Steiner considers what he calls “the blessed decency” of John Major to be emblematically English. “That he could hand over power with a courteous handshake and smile, and then go that same afternoon to a cricket match speaks well of the man. Robespierre would not have gone to a cricket match.”
Steiner speaks as he writes, long sentences of baroque grandeur. His English, with its massed adjectives and awkward syntax, but also its cloudbursts of insight, recalls Conrad. Critics are divided over his language and style, over his towering self-belief and range. Nabokov famously complained that one of his essays was “built on solid abstractions and opaque generalisations”; James Wood, writing in the New Republic , lamented his “laborious imprecisions and melodramas”.
Steiner remains stoical. “I have many detractors; I am conscious of overwriting. On the other hand, Borges, Nabokov, Wilde, Conrad - maybe it’s moving my way; maybe literature is becoming more polyglot.” It is this unshakeable belief in his work that irritates his critics.
His conversation is studded with allusions, half-remembered phrases, direct quotations. He is a remarkable orator, using rhetoric, repetition and canny theatrical pauses to hold and delight an audience. At Cambridge, his lectures were always full. “I had more people in my lectures and more research students than anyone else.”.
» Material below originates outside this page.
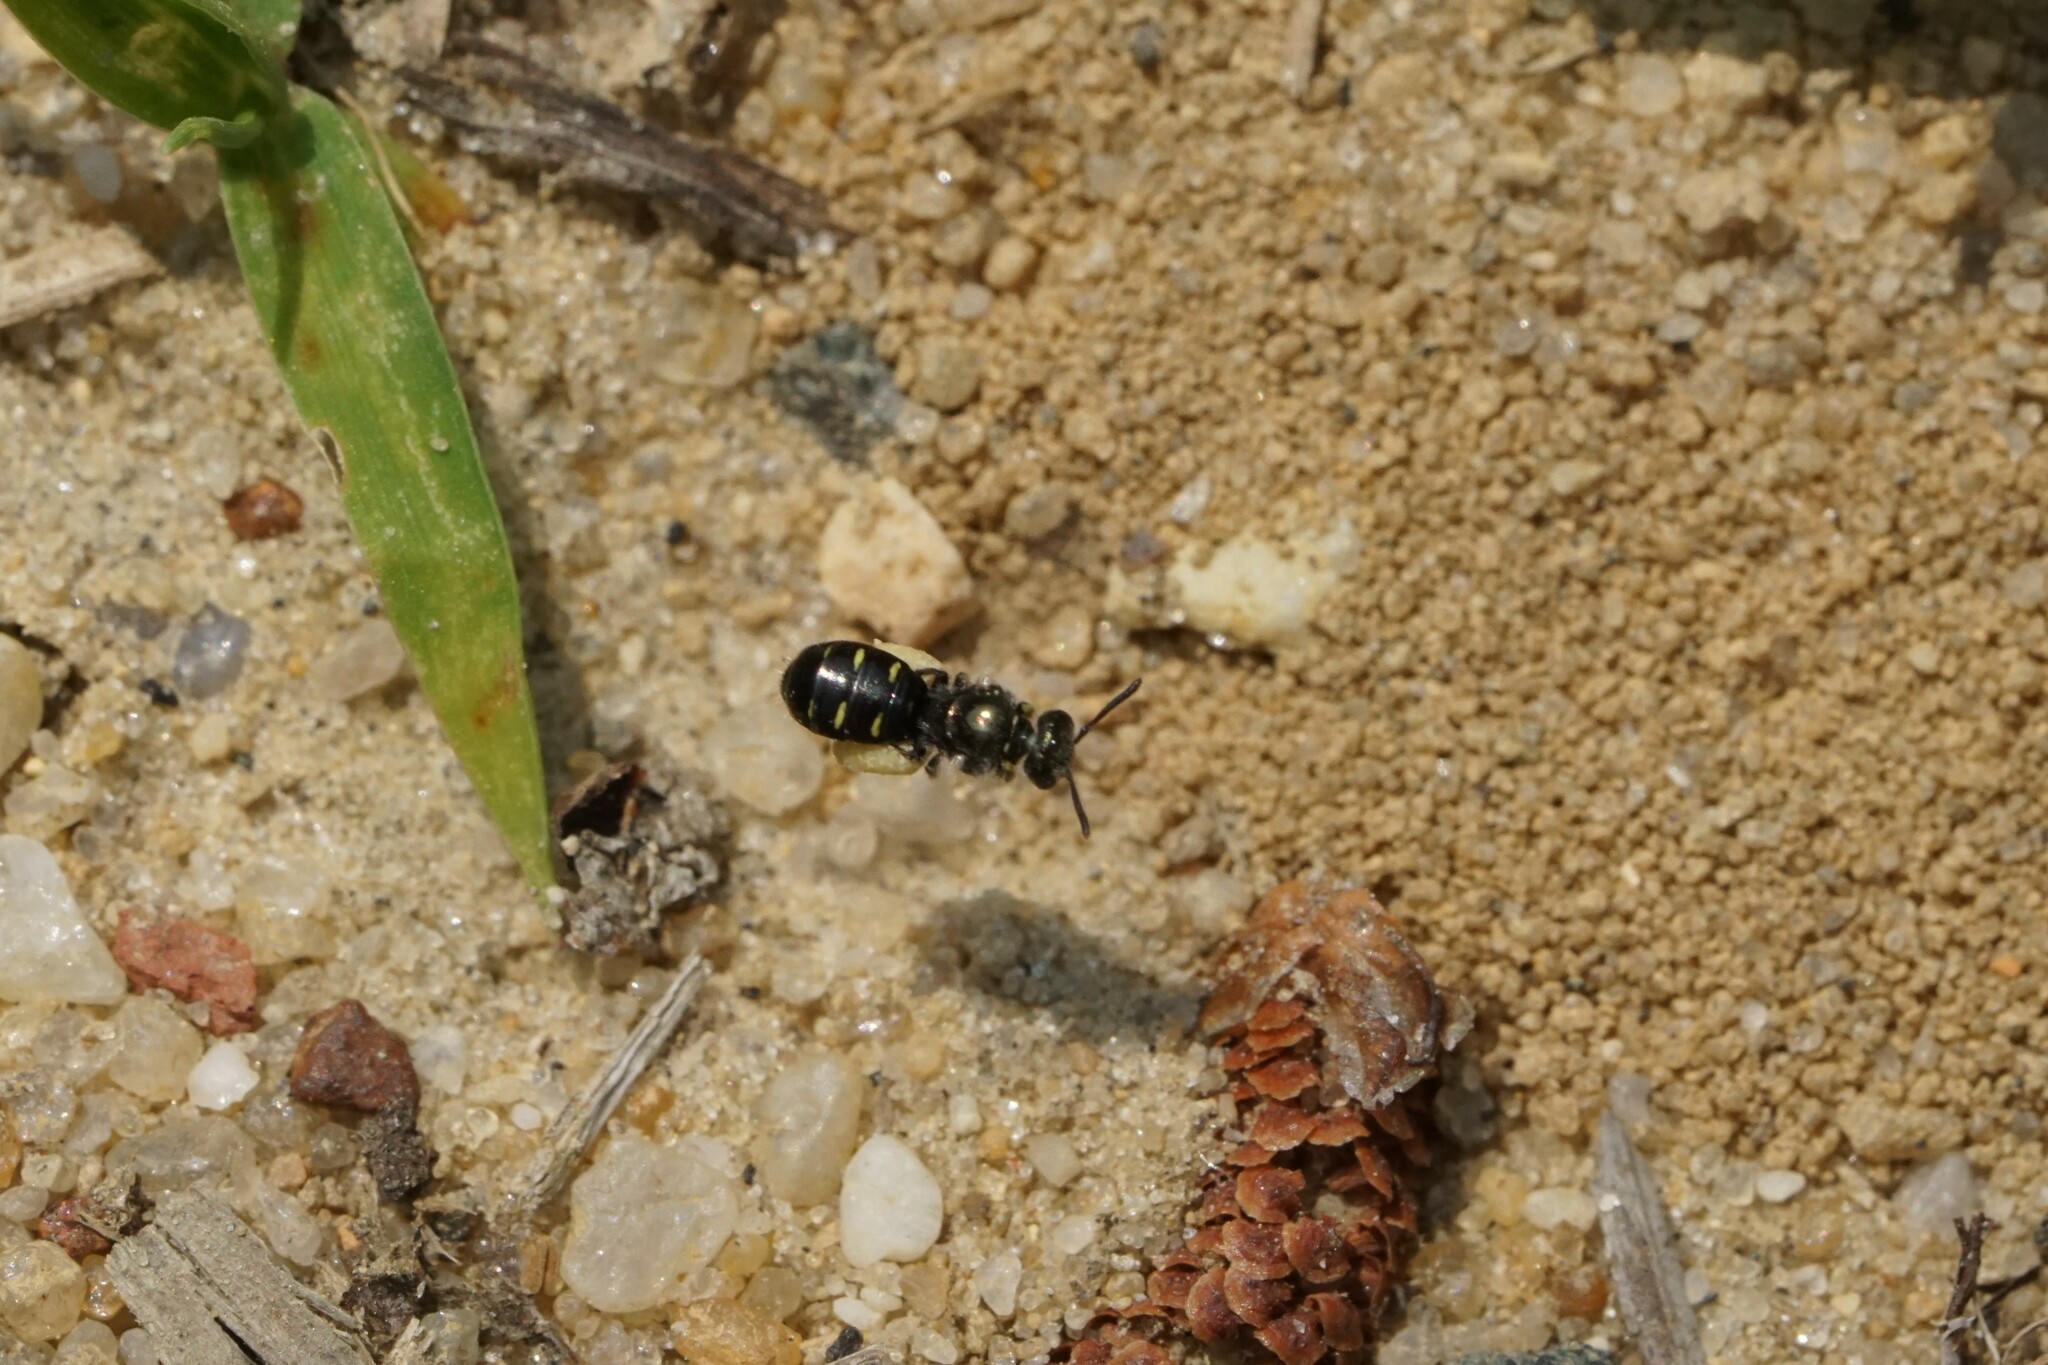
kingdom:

A current of sadness runs through Errata, sadness at what was destroyed in the Shoah, and at what Steiner has not done: the languages not learnt, the books unread, the risks (and drugs) not taken. In the final chapter, written in characteristic twilight mode, he grapples with his Judaism, with what he calls his “messianic agnosticism”. For Steiner wants to establish the boundaries of knowledge - that of which we can speak - in order to make way for faith in a transcendent as well as a materialist view of the world. “My Jewishness,” he says, reaching out to touch the Star of David on the cover of Errata, “is the badge I have worn my whole life, but not in humility or shame. If I had to wear it again, I would wear a big one and with pride.”